> [Problem requirements]: Exactly the lines from the line containing "2. candle (475,399,594,577)" through the last line of the entries below should appear in the answer, reproduced verbatim.

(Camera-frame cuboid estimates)
==============================
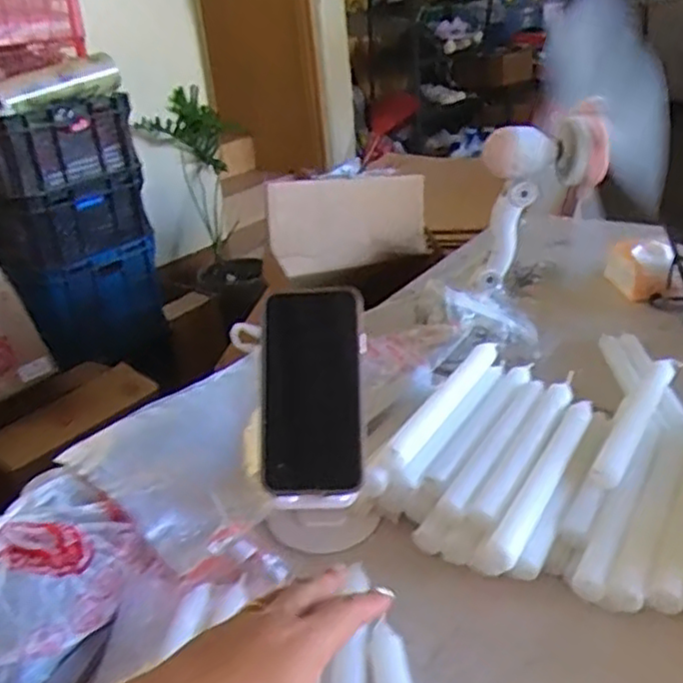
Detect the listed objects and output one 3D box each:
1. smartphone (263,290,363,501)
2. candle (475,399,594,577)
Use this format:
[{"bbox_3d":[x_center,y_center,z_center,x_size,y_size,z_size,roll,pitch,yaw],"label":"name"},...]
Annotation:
[{"bbox_3d":[-0.023,0.037,0.528,0.080,0.154,0.014,-3,-14,13],"label":"smartphone"},{"bbox_3d":[0.160,0.104,0.531,0.027,0.022,0.199,14,33,33],"label":"candle"}]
==============================
> [Task answer]:
2. candle (475,399,594,577)
Use this format:
[{"bbox_3d":[x_center,y_center,z_center,x_size,y_size,z_size,roll,pitch,yaw],"label":"name"},...]
Annotation:
[{"bbox_3d":[-0.023,0.037,0.528,0.080,0.154,0.014,-3,-14,13],"label":"smartphone"},{"bbox_3d":[0.160,0.104,0.531,0.027,0.022,0.199,14,33,33],"label":"candle"}]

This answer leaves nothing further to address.